Or, how to make a mountain of topics out of a molehill!
One of the things my clients have the hardest time with is coming up with ideas for blog posts. This post will show you how to 10x any topic. That means if you can only think of 5 topics, you could turn it into 50!
There are various strategies to creating blog topics such as using the 4 W’s, but most people overlook how prolific you can be by talking about the same topic from several perspectives. Not only do you get to reiterate important concepts, you will also have a much easier time of coming up with a plethora of topic ideas. The key is to examine the topic in different ways. Here are 10 variations you can apply to any topic idea.
1. The 10 best
This could be the 10 best ways to do something or the 10 best versions of something.
Examples: The Ten Best Ways to Cook Broccoli or The 5 best Short Haircuts for the Busy Mom
Notes: Any number works, but 5-10 is best. Being specific is best to help users identify with the topic.
2. This or that
Compare 2-3 variations of the topic
Examples: Which is better for you: Broccoli or Kale? or Is a short or long hair style easier for a Busy Mom?
Notes: People love comparisons especially if they have an opinion. Controversial comparisons can work well, but be careful not to delve into sensitive or triggering topics (unless that is your goal)
3. Topic 101
A beginner treatment of a topic is a good way to attract the novice.
Examples: 4 No-fail Ways to cook Broccoli that anyone can Master or Color Theory for Beginners
Notes: Using terms like Novice, 101, Beginner or Noob/Noobie are a good way to indicate that this is a beginner treatment of the topic
4. “Hacking” / Shortcut
Our most precious resource is time! Users are always looking for a more efficient way to make something happen.
Examples: Kitchen Prep in Half the Time or Perfect Eyebrows Hack
Notes: Hacks need to feel secret or unexpected. Saving time, doing something better or learning something faster are all good candidates for “hacking”.

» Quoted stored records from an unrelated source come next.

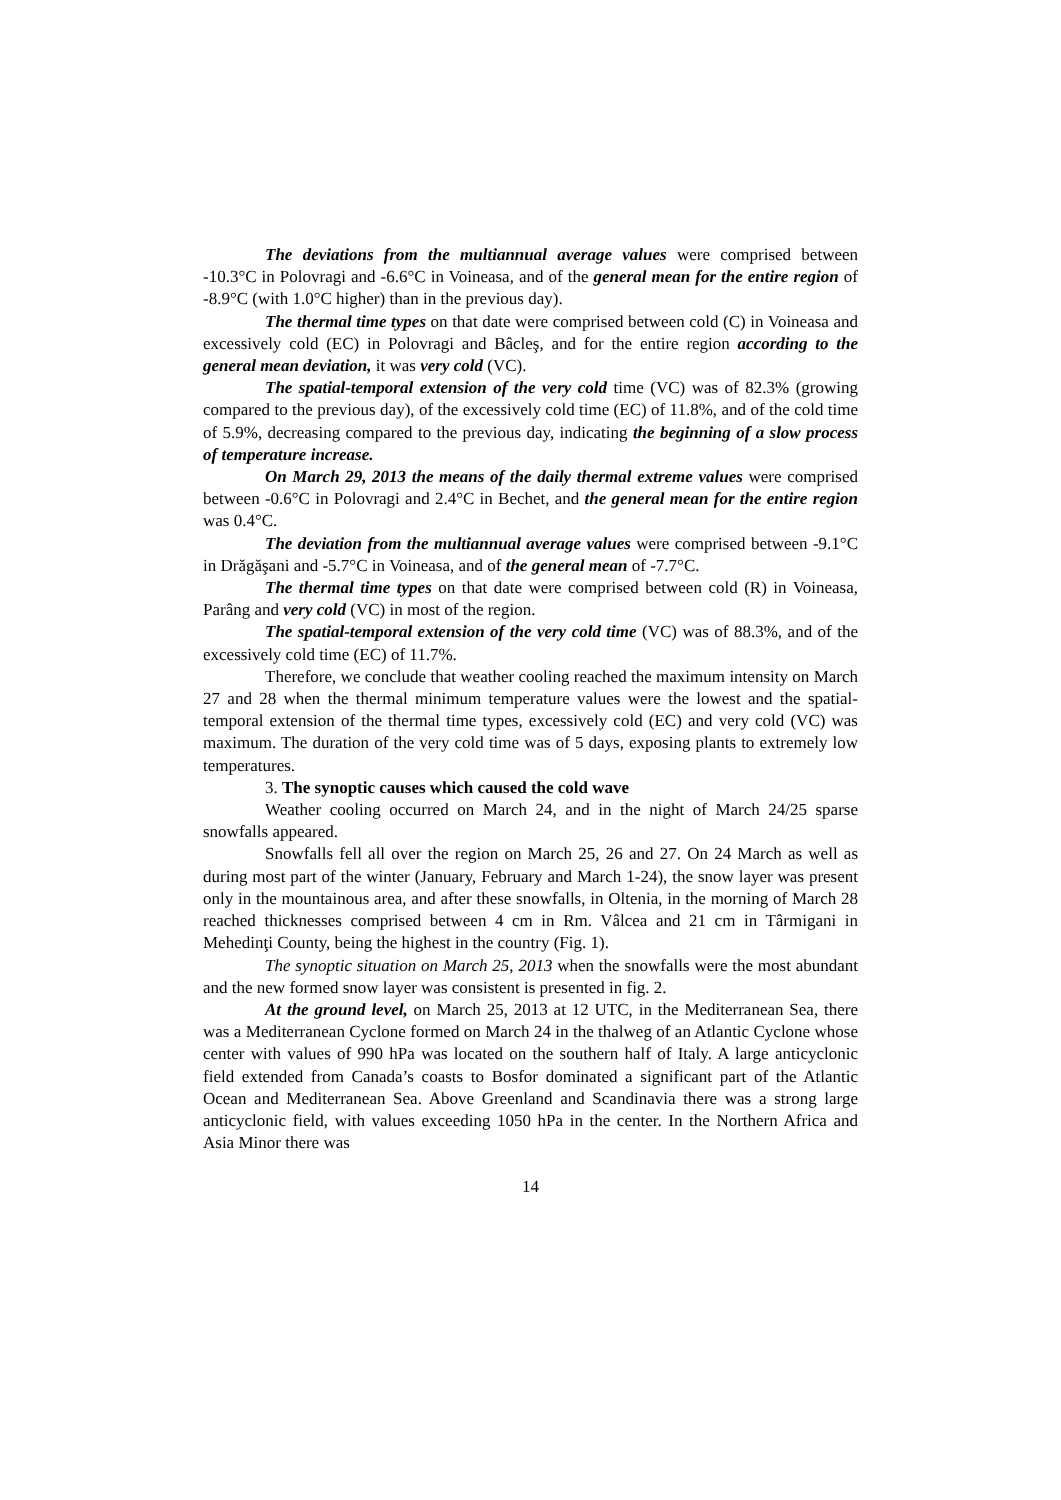The deviations from the multiannual average values were comprised between -10.3°C in Polovragi and -6.6°C in Voineasa, and of the general mean for the entire region of -8.9°C (with 1.0°C higher) than in the previous day).
The thermal time types on that date were comprised between cold (C) in Voineasa and excessively cold (EC) in Polovragi and Bâcleş, and for the entire region according to the general mean deviation, it was very cold (VC).
The spatial-temporal extension of the very cold time (VC) was of 82.3% (growing compared to the previous day), of the excessively cold time (EC) of 11.8%, and of the cold time of 5.9%, decreasing compared to the previous day, indicating the beginning of a slow process of temperature increase.
On March 29, 2013 the means of the daily thermal extreme values were comprised between -0.6°C in Polovragi and 2.4°C in Bechet, and the general mean for the entire region was 0.4°C.
The deviation from the multiannual average values were comprised between -9.1°C in Drăgăşani and -5.7°C in Voineasa, and of the general mean of -7.7°C.
The thermal time types on that date were comprised between cold (R) in Voineasa, Parâng and very cold (VC) in most of the region.
The spatial-temporal extension of the very cold time (VC) was of 88.3%, and of the excessively cold time (EC) of 11.7%.
Therefore, we conclude that weather cooling reached the maximum intensity on March 27 and 28 when the thermal minimum temperature values were the lowest and the spatial-temporal extension of the thermal time types, excessively cold (EC) and very cold (VC) was maximum. The duration of the very cold time was of 5 days, exposing plants to extremely low temperatures.
3. The synoptic causes which caused the cold wave
Weather cooling occurred on March 24, and in the night of March 24/25 sparse snowfalls appeared.
Snowfalls fell all over the region on March 25, 26 and 27. On 24 March as well as during most part of the winter (January, February and March 1-24), the snow layer was present only in the mountainous area, and after these snowfalls, in Oltenia, in the morning of March 28 reached thicknesses comprised between 4 cm in Rm. Vâlcea and 21 cm in Târmigani in Mehedinţi County, being the highest in the country (Fig. 1).
The synoptic situation on March 25, 2013 when the snowfalls were the most abundant and the new formed snow layer was consistent is presented in fig. 2.
At the ground level, on March 25, 2013 at 12 UTC, in the Mediterranean Sea, there was a Mediterranean Cyclone formed on March 24 in the thalweg of an Atlantic Cyclone whose center with values of 990 hPa was located on the southern half of Italy. A large anticyclonic field extended from Canada’s coasts to Bosfor dominated a significant part of the Atlantic Ocean and Mediterranean Sea. Above Greenland and Scandinavia there was a strong large anticyclonic field, with values exceeding 1050 hPa in the center. In the Northern Africa and Asia Minor there was
14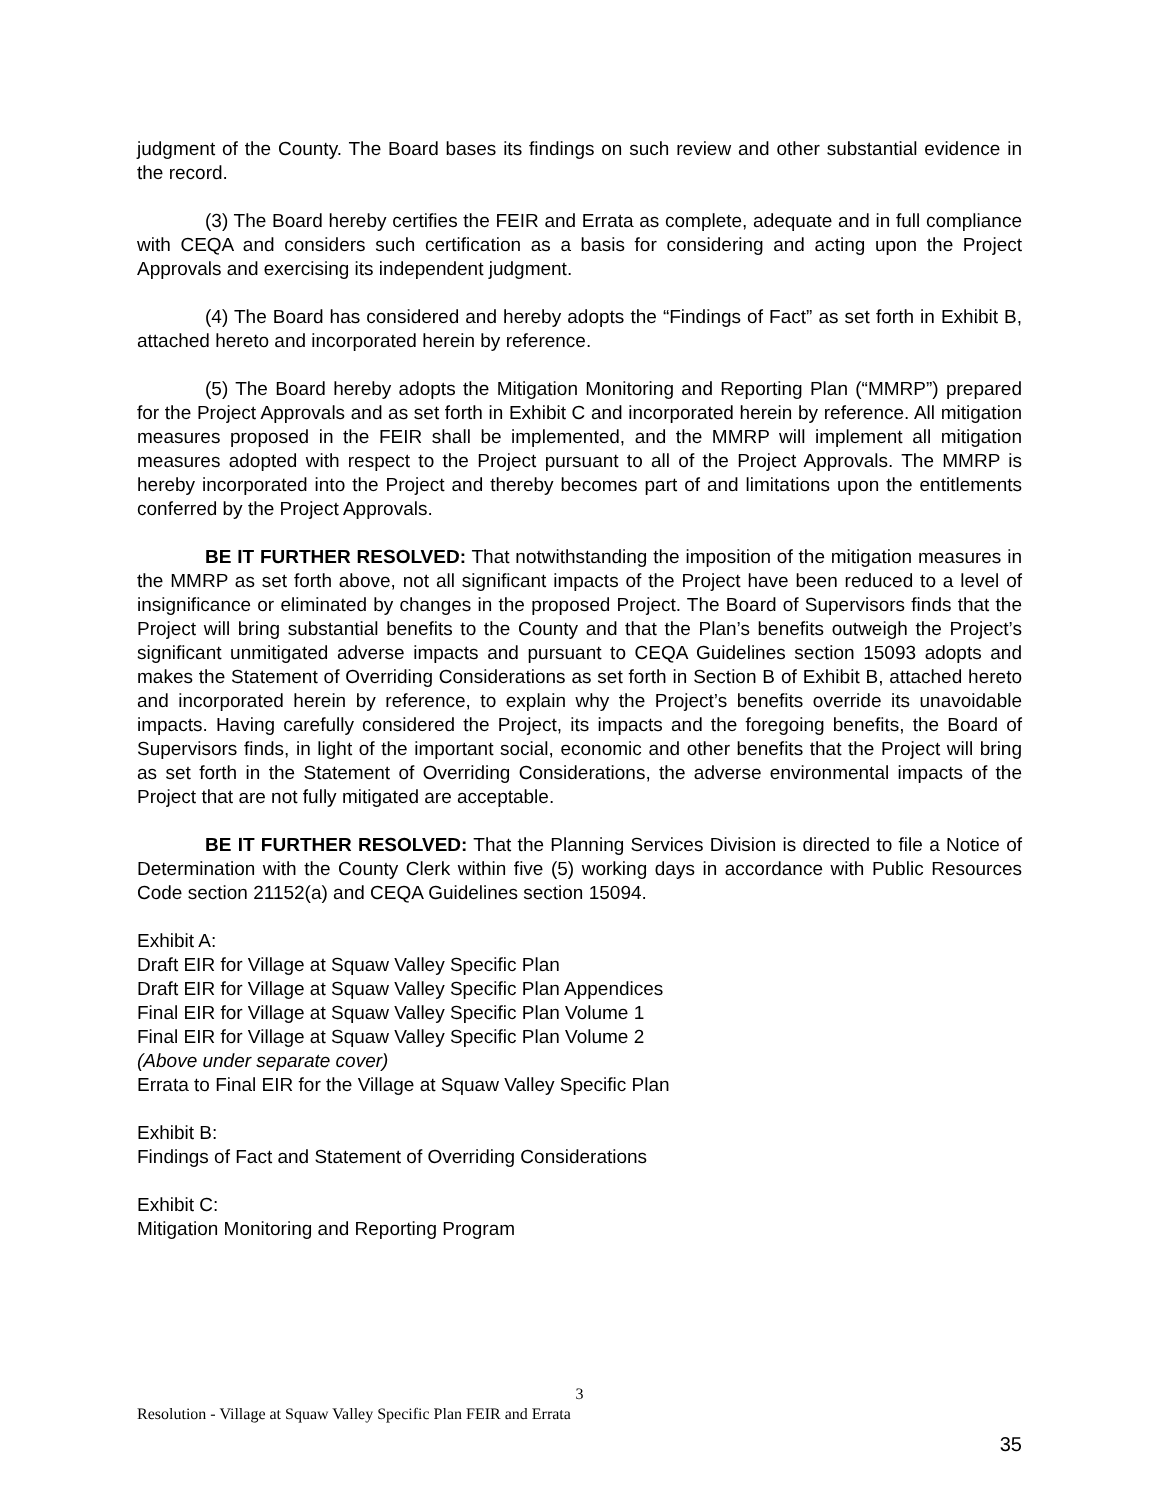judgment of the County. The Board bases its findings on such review and other substantial evidence in the record.
(3) The Board hereby certifies the FEIR and Errata as complete, adequate and in full compliance with CEQA and considers such certification as a basis for considering and acting upon the Project Approvals and exercising its independent judgment.
(4) The Board has considered and hereby adopts the “Findings of Fact” as set forth in Exhibit B, attached hereto and incorporated herein by reference.
(5) The Board hereby adopts the Mitigation Monitoring and Reporting Plan (“MMRP”) prepared for the Project Approvals and as set forth in Exhibit C and incorporated herein by reference. All mitigation measures proposed in the FEIR shall be implemented, and the MMRP will implement all mitigation measures adopted with respect to the Project pursuant to all of the Project Approvals. The MMRP is hereby incorporated into the Project and thereby becomes part of and limitations upon the entitlements conferred by the Project Approvals.
BE IT FURTHER RESOLVED: That notwithstanding the imposition of the mitigation measures in the MMRP as set forth above, not all significant impacts of the Project have been reduced to a level of insignificance or eliminated by changes in the proposed Project. The Board of Supervisors finds that the Project will bring substantial benefits to the County and that the Plan’s benefits outweigh the Project’s significant unmitigated adverse impacts and pursuant to CEQA Guidelines section 15093 adopts and makes the Statement of Overriding Considerations as set forth in Section B of Exhibit B, attached hereto and incorporated herein by reference, to explain why the Project’s benefits override its unavoidable impacts. Having carefully considered the Project, its impacts and the foregoing benefits, the Board of Supervisors finds, in light of the important social, economic and other benefits that the Project will bring as set forth in the Statement of Overriding Considerations, the adverse environmental impacts of the Project that are not fully mitigated are acceptable.
BE IT FURTHER RESOLVED: That the Planning Services Division is directed to file a Notice of Determination with the County Clerk within five (5) working days in accordance with Public Resources Code section 21152(a) and CEQA Guidelines section 15094.
Exhibit A:
Draft EIR for Village at Squaw Valley Specific Plan
Draft EIR for Village at Squaw Valley Specific Plan Appendices
Final EIR for Village at Squaw Valley Specific Plan Volume 1
Final EIR for Village at Squaw Valley Specific Plan Volume 2
(Above under separate cover)
Errata to Final EIR for the Village at Squaw Valley Specific Plan
Exhibit B:
Findings of Fact and Statement of Overriding Considerations
Exhibit C:
Mitigation Monitoring and Reporting Program
3
Resolution - Village at Squaw Valley Specific Plan FEIR and Errata
35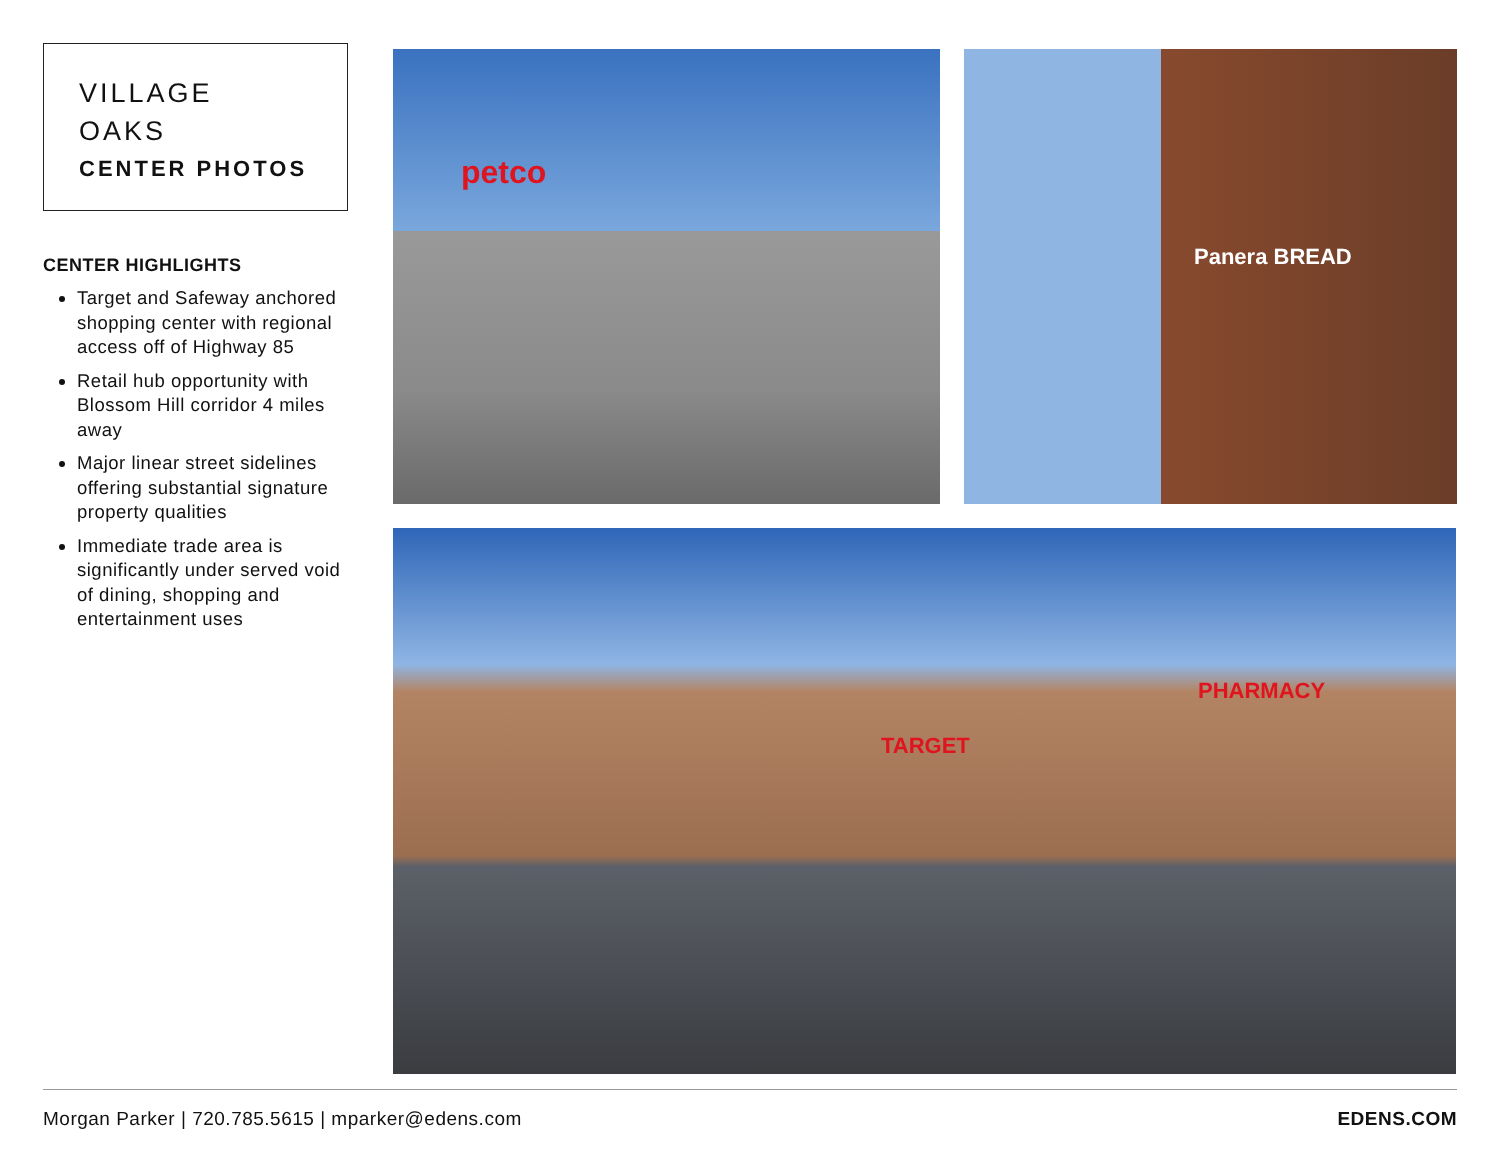VILLAGE
OAKS
CENTER PHOTOS
CENTER HIGHLIGHTS
Target and Safeway anchored shopping center with regional access off of Highway 85
Retail hub opportunity with Blossom Hill corridor 4 miles away
Major linear street sidelines offering substantial signature property qualities
Immediate trade area is significantly under served void of dining, shopping and entertainment uses
petco Panera BREAD
TARGET
PHARMACY
Morgan Parker | 720.785.5615 | mparker@edens.com EDENS.COM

5. Expert guide or Ultimate guide or The secret to
Examples: The Secret to Amazing Salads or The Experts Guide to Choosing Foundation
Notes: Users love the sense of insider secrets to allow them to demonstrate mastery with minimal work.
6. The 5 steps to …
Describe a process.
Examples: 6 Steps to Organizing Your Home Office or 4 Steps to Improving Your Relationships
Notes: A number is important here – users want to feel that there is a defined endpoint. And a well-defined process gives users confidence without being overwhelmed.
7. List of (4 ways to …)
This is different from steps in that it is not a process. A list can be different ways to accomplish the same thing.
Examples:5 Herbs that will Improve Every Chicken Dish or 6 Things You’ll Wish you Did Before Travelling to Europe
Notes: A number is still important here – no more than 10 items to keep users engaged
8. Interview style or Q & A
This is a great topic idea if you have contact with customers and know what their concerns are.
Examples: 8 Questions That Always Come up in a Personal Injury Case or Interview with a Top Real Estate Agent
Notes: This is similar to the expert guide, but the format can be more conversational. Doing an “interview” with someone the user wishes they could have access to will create curiosity an engagement.
9. Story about
Create a scenario about someone using a product or service.
Examples: My Nightmare Parent-Teacher Conference (and how it worked out in the end) or I Lost my Luggage in Brussels – and it didn’t even matter.
Notes: Facts tell, stories sell! Well crafted prose is engaging and potentially a better way to convey information. Personal stories can create an emotional bond with the user. “Tragedy to success” stories demonstrate authenticity and provide hope for the user. It’s also an opportunity to have your company be the hero of the story.
10. Myth busting of Fact Checking
Find a common belief and show why its wrong – or right.
Examples: Is Broccoli Really Healthy? Our Search to Find Out. or New York City on $20 per Day
Notes: This also feeds the desire for users to express an opinion (even if its to themselves!). The key is to find one or more incorrectly held ideas and dispel them. It’s important to have your facts straight and not create additional myths!
One more idea to build your topic list: respond to user comments. These could be in the form of blog comments, emails, reviews or any interaction with customers. This is similar to the Q&A idea, but it does not have to be limited to a single topic. Depending on how many comments you receive, this could be a regular feature appearing every 3-4 months.